━━━━━ SUPPLIED ENTRIES ━━━━━
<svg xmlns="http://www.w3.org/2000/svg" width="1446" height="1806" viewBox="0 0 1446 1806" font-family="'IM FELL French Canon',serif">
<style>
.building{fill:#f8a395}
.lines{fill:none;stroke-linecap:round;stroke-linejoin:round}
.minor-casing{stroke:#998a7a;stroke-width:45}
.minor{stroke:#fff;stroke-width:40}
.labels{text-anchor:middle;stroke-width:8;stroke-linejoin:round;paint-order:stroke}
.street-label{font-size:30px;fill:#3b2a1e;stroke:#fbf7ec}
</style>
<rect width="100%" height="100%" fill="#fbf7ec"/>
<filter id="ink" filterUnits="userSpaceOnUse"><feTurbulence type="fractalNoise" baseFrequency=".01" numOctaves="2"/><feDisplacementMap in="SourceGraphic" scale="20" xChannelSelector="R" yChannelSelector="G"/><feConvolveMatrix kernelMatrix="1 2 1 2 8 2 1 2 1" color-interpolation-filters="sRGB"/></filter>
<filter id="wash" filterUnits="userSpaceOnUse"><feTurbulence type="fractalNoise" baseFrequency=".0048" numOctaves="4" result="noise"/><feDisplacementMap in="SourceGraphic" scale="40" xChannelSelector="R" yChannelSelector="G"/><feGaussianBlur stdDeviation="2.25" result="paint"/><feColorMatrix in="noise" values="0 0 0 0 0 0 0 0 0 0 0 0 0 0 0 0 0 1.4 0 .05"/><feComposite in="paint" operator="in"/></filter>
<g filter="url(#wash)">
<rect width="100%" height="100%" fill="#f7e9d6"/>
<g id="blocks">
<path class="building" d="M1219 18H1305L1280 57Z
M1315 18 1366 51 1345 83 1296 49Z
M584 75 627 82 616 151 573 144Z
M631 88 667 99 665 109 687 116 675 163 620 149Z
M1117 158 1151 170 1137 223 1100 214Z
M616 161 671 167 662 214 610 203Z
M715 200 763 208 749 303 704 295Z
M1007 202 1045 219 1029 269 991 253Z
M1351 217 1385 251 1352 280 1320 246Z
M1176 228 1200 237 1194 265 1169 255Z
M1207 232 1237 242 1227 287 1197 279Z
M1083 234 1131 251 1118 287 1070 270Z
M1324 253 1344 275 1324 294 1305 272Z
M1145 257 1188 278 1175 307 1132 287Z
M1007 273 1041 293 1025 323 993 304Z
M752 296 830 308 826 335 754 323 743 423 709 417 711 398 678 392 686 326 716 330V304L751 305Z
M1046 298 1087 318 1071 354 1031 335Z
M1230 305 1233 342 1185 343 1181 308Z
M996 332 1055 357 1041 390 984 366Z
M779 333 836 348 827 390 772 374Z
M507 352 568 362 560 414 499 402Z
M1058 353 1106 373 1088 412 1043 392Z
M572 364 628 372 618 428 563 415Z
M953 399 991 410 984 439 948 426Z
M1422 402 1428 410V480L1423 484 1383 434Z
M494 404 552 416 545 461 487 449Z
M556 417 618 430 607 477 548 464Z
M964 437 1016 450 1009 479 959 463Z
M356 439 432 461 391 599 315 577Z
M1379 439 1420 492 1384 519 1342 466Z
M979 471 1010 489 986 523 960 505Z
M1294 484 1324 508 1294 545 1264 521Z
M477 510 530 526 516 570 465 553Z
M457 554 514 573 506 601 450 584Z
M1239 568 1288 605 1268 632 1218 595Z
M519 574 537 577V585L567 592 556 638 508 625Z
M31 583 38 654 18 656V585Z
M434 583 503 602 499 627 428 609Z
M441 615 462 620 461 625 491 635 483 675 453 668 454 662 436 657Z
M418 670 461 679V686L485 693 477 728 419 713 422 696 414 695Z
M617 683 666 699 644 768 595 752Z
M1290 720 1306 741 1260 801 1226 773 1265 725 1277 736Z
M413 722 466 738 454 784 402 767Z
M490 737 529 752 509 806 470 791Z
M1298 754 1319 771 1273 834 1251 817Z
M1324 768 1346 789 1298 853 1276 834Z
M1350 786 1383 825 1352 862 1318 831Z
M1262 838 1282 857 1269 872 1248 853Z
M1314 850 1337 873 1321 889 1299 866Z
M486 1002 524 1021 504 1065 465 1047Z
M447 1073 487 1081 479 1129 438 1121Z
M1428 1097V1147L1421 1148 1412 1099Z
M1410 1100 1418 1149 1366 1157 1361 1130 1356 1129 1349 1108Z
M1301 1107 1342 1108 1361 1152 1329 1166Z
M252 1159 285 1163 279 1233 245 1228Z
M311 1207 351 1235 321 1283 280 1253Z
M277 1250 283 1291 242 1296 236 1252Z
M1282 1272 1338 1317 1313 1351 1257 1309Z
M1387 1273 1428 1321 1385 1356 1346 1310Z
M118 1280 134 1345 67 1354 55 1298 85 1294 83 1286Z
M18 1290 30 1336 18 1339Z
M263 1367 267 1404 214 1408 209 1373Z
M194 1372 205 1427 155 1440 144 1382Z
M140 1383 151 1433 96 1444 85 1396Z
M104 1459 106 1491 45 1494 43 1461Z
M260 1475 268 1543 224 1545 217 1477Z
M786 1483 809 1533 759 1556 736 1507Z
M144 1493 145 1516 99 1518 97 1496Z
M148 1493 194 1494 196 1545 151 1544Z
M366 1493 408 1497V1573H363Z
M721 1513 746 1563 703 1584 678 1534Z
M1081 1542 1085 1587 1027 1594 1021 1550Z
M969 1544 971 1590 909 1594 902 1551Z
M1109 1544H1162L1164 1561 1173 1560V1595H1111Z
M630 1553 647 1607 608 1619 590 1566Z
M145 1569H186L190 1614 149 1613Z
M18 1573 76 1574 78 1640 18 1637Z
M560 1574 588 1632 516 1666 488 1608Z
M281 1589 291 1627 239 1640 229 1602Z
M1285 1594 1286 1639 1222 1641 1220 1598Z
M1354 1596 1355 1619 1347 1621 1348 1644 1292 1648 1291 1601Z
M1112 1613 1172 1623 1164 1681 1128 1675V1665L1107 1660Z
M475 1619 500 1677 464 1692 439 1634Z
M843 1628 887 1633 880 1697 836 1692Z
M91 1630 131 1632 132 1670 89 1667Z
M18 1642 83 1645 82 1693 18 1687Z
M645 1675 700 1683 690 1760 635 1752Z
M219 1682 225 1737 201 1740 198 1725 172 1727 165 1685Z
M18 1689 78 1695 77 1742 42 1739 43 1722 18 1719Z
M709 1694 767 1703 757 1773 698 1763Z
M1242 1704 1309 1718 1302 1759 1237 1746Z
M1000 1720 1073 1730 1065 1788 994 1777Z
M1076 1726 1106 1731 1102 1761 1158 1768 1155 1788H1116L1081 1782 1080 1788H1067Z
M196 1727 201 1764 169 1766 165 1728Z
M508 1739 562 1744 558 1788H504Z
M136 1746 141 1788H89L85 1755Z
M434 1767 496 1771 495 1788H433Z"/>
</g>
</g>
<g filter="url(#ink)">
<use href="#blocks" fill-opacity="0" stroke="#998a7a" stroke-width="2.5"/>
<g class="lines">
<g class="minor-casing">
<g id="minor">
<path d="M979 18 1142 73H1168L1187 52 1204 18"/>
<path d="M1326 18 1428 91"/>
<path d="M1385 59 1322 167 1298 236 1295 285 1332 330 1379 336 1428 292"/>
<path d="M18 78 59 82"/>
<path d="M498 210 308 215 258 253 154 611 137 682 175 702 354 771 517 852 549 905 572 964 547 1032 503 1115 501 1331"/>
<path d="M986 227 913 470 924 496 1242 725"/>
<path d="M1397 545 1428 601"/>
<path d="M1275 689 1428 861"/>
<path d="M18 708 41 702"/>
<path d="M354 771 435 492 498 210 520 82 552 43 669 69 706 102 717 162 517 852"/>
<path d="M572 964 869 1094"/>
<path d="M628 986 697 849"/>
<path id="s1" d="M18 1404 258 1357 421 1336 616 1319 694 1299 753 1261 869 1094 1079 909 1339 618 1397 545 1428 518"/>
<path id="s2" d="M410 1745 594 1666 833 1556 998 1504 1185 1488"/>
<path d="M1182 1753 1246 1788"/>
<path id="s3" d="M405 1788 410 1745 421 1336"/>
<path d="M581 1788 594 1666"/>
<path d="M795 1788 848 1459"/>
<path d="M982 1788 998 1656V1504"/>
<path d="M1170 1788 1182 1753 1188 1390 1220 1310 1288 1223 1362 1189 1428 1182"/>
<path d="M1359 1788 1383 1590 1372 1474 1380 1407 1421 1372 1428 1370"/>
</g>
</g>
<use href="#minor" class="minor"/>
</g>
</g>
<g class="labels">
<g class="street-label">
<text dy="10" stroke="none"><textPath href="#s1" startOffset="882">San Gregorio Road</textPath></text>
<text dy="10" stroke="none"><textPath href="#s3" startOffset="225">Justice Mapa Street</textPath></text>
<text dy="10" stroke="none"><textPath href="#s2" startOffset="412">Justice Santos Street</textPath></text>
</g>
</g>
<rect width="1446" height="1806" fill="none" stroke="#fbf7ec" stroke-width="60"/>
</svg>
━━━━━
__WORK ORDER__
Out of the data above, return each line where the word "type" can be found.

__RESPONSE__
<filter id="ink" filterUnits="userSpaceOnUse"><feTurbulence type="fractalNoise" baseFrequency=".01" numOctaves="2"/><feDisplacementMap in="SourceGraphic" scale="20" xChannelSelector="R" yChannelSelector="G"/><feConvolveMatrix kernelMatrix="1 2 1 2 8 2 1 2 1" color-interpolation-filters="sRGB"/></filter>
<filter id="wash" filterUnits="userSpaceOnUse"><feTurbulence type="fractalNoise" baseFrequency=".0048" numOctaves="4" result="noise"/><feDisplacementMap in="SourceGraphic" scale="40" xChannelSelector="R" yChannelSelector="G"/><feGaussianBlur stdDeviation="2.25" result="paint"/><feColorMatrix in="noise" values="0 0 0 0 0 0 0 0 0 0 0 0 0 0 0 0 0 1.4 0 .05"/><feComposite in="paint" operator="in"/></filter>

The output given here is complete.